Contabilizando (e te confesso, até o final de meus dias neste planeta, pretendo lê-los todos):

1. O Morto ao Telefone (Call for the Dead - 1961)

2. Um Crime entre Cavalheiros (A Murder of Quality - 1962)

3. O Espião que Veio do Frio (The Spy who Came in from the Cold - 1963)

4. A Guerra no Espelho (The Looking-Glass War - 1965)

5. O Espião que Sabia Demais (Tinker, Tailor, Soldier, Spy - 1974)

6. Quase um Colegial (The Honourable Schoolboy - 1977)

7. A Vingança de Smiley (Smiley's People - 1979)

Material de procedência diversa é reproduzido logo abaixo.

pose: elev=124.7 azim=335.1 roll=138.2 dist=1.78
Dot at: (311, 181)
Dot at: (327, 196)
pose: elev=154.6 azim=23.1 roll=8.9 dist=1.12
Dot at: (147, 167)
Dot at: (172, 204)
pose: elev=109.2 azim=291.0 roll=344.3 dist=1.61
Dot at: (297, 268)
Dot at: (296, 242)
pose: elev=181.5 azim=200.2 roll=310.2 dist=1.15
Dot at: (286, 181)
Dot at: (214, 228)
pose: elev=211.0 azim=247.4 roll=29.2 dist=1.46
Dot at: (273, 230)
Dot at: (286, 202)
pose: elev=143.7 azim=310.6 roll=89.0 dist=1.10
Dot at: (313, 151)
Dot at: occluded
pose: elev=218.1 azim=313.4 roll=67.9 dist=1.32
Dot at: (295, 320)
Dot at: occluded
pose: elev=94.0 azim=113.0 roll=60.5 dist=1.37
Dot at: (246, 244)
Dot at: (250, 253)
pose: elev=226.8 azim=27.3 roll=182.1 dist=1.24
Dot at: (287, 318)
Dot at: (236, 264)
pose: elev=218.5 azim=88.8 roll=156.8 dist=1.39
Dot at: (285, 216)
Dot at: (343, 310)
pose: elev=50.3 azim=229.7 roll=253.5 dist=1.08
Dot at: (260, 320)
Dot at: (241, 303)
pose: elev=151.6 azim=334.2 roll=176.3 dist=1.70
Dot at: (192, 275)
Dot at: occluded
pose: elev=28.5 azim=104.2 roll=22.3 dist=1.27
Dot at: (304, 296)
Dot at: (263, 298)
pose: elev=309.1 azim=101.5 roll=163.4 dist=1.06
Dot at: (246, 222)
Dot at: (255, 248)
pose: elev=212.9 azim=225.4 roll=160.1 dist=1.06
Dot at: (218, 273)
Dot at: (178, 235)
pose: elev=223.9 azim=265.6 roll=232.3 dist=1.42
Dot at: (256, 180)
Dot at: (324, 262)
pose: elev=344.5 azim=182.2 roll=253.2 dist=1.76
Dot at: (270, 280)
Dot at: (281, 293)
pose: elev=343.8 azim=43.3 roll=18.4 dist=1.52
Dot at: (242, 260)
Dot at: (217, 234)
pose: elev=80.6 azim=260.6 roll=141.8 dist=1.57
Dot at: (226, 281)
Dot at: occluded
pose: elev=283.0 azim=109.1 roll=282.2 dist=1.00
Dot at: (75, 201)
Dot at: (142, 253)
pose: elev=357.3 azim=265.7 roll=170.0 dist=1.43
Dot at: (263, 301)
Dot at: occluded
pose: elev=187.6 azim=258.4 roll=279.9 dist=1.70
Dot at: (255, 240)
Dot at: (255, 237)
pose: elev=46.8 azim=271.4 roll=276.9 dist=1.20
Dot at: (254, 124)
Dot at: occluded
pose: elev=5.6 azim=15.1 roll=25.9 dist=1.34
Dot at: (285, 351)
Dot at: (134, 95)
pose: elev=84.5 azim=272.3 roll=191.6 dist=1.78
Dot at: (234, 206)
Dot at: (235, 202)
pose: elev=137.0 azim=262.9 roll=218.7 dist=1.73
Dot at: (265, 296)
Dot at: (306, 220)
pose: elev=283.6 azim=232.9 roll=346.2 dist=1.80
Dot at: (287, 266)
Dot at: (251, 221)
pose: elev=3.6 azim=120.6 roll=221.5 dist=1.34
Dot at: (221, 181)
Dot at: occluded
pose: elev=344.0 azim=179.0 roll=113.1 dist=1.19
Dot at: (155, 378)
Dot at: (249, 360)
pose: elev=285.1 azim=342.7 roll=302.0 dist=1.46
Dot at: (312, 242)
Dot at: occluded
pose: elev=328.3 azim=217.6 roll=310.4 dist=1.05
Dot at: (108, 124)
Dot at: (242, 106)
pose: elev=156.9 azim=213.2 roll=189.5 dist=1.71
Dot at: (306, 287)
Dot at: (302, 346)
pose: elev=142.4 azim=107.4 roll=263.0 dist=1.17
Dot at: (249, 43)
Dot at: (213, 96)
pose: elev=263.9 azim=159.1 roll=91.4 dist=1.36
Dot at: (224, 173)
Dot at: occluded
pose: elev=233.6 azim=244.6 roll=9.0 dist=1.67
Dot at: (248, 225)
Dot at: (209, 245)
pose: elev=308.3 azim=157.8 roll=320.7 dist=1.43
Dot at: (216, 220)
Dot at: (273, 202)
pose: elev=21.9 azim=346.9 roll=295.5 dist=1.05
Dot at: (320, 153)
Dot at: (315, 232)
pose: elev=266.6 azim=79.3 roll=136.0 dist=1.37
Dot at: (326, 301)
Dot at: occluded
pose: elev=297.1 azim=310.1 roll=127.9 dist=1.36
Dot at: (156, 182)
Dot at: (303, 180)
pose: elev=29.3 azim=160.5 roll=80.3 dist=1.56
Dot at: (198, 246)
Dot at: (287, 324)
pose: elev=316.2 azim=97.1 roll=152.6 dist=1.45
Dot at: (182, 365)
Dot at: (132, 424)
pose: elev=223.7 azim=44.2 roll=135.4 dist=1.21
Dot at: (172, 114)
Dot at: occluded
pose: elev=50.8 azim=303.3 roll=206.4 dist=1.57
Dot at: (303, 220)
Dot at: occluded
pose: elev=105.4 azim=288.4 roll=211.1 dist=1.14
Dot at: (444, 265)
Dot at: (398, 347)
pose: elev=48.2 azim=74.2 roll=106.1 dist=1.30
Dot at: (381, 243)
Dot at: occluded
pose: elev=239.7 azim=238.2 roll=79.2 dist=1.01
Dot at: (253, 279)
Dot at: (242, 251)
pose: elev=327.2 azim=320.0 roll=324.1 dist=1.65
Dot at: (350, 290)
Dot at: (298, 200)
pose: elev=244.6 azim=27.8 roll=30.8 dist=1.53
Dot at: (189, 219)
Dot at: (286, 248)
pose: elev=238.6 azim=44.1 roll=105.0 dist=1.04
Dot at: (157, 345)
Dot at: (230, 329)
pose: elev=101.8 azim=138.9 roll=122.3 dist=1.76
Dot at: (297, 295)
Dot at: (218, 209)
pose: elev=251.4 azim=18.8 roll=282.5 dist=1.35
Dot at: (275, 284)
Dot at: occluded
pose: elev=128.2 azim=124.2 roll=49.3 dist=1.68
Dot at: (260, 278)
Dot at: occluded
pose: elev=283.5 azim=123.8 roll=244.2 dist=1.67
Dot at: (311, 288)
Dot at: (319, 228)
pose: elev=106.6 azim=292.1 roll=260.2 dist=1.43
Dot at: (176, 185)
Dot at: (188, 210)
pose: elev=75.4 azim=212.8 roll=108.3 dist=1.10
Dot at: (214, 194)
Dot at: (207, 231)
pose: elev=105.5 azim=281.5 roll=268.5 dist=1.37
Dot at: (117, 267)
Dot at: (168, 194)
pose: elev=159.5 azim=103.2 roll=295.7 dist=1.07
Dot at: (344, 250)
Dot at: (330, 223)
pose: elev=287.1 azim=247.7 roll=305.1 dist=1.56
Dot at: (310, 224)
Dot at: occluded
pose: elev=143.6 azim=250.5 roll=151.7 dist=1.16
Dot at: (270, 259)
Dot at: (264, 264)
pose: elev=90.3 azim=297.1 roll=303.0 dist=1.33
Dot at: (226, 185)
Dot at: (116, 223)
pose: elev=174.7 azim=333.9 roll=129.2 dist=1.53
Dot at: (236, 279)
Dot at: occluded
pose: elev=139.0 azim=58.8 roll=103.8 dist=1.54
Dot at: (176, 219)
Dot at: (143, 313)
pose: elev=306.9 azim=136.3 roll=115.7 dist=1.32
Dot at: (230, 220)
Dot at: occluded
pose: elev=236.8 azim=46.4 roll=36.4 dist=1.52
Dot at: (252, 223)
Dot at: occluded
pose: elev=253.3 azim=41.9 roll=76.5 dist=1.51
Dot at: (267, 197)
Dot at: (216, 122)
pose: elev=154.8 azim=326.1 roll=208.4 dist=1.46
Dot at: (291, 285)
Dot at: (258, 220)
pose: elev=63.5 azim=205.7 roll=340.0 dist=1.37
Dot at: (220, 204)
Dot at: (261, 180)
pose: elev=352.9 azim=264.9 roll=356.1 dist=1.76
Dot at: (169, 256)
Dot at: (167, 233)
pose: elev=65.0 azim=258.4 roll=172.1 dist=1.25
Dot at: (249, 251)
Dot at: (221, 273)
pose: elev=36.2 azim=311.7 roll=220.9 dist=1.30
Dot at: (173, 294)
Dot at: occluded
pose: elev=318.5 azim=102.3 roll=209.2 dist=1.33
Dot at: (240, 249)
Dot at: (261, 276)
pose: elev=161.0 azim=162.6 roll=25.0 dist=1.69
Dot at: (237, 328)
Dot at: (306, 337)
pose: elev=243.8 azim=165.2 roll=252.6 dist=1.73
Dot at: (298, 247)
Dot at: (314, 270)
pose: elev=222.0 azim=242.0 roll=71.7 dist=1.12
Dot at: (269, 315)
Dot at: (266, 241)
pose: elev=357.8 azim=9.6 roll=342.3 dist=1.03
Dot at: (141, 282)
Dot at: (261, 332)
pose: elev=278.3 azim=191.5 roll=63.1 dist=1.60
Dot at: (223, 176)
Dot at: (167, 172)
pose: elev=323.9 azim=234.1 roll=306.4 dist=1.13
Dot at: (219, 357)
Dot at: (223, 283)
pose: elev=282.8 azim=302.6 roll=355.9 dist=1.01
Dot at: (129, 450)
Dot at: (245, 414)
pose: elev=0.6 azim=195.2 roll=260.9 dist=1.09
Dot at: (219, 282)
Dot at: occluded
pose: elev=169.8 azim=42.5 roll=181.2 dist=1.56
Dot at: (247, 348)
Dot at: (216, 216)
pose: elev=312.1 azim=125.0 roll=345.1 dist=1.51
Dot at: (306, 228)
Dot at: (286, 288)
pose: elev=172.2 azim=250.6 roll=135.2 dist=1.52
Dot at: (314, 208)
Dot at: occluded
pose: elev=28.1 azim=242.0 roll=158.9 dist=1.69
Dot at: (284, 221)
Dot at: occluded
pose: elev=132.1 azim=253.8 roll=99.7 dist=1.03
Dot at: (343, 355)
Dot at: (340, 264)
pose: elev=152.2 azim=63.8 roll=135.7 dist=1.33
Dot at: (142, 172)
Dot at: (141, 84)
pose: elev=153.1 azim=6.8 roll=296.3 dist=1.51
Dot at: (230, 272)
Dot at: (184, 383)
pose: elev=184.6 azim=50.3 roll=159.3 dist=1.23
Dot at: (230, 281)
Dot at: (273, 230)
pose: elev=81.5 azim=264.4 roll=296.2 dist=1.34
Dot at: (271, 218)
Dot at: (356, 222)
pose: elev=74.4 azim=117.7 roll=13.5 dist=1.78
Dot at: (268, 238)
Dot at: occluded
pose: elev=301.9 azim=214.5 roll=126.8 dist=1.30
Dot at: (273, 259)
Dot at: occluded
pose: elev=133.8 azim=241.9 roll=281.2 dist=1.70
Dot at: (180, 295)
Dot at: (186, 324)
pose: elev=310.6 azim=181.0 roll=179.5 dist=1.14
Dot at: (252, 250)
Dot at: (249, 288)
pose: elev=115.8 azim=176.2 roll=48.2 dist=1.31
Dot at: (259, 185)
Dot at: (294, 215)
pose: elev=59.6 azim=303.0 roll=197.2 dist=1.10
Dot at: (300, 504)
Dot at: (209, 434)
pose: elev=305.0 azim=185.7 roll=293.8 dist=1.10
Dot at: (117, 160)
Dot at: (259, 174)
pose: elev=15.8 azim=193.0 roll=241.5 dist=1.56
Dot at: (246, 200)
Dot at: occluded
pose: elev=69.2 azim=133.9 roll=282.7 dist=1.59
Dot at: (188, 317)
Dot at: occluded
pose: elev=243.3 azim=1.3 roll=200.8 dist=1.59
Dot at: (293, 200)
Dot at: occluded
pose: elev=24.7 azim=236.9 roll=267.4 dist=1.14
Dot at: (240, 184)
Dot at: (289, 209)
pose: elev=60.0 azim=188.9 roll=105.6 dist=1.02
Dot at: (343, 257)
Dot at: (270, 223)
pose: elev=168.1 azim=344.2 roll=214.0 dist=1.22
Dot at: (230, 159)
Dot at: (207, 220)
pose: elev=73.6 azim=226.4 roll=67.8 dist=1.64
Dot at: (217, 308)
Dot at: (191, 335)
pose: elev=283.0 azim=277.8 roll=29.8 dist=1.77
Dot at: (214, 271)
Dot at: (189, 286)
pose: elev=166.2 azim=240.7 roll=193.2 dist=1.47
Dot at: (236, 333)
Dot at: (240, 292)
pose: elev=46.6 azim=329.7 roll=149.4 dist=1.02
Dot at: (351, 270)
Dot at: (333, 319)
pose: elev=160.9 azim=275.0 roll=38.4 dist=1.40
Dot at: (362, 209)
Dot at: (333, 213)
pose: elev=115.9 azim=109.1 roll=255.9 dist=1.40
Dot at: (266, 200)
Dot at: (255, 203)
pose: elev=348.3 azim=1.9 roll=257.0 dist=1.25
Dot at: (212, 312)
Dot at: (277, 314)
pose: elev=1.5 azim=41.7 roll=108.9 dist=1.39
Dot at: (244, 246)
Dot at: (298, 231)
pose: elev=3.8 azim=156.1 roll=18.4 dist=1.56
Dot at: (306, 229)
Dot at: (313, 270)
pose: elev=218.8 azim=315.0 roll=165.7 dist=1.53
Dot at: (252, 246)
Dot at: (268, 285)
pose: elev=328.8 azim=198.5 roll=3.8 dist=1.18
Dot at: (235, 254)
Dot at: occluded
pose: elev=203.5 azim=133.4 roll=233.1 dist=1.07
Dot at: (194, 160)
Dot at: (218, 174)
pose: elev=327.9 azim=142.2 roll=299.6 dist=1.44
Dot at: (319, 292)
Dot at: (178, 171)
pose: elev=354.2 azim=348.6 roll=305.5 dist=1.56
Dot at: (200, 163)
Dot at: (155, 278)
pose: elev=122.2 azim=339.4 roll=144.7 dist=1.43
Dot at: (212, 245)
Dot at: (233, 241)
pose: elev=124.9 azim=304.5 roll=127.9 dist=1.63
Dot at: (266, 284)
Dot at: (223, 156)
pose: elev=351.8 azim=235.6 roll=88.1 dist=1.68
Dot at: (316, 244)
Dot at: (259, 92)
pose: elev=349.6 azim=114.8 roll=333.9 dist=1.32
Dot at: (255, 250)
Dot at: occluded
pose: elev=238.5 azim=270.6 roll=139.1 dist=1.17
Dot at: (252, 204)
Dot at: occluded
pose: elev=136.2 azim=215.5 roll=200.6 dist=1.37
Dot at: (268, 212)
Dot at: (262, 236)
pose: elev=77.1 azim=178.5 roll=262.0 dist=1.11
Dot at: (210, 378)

8. O Peregrino Secreto (The Secret Pilgrim - 1990)

Abração.

doggma disse...

Esse preço está bem interessante... vou procurar. Valeu a dica.

Fivo disse...

Finalmente acabei a temporada. Não tiro uma letra do que tu escreveu. Preciso e cirúrgico.

F.Ivo

Luiz André disse...

É engraçado perceber como nossa mentalidade sobre o terrorismo mudou drasticamente de 12 anos para cá. Nos filmes e (vá lá, algumas séries de ação), terroristas eram vilões triviais que se apoiavam em um código moral baseado em um preceito religioso ou uma ética deturpada em comparação a do herói. Contudo, isto tem mudado e Homeland se coloca como o turning point desta perspectiva do terrorismo. É certo que o grande mote de 24 era o terrorismo, todavia nunca houve na série um estudo de personagem que realmente mostrasse as motivações para se embrenhar uma guerra santa contra os yankees - isto se desconsiderarmos certos personagens que viraram de lado, como foi visto na 2a. temporada.
Elogios não param de chover para o trio protagonista e fico surpreso em como esta série não tem medo de expor seus personagens ao limite, o que me faz lembrar - em termos de interpretação e entrega ao personagem, e não ao conteúdo - a séries como Damages e Breaking Bad (aviso: já que as últimas temporadas destas séries estão chegando, que tal preparar um texto para elas? Fica a dica). Claire Daines está magnífica como uma agente bipolar que vê seu mundo desabar à medida que começa a desvelar toda a trama sobre a cooptação de Brody. Já Damian Lewis detona na caracterização que ele imprime a um agente duplo convertido ao islamismo, sua interpretação, assim como a de Claire Daines, ganha profundidade nos detalhes. Esperamos então pela segunda temporada e pela morte de uma ideia por dentro do Salão Oval.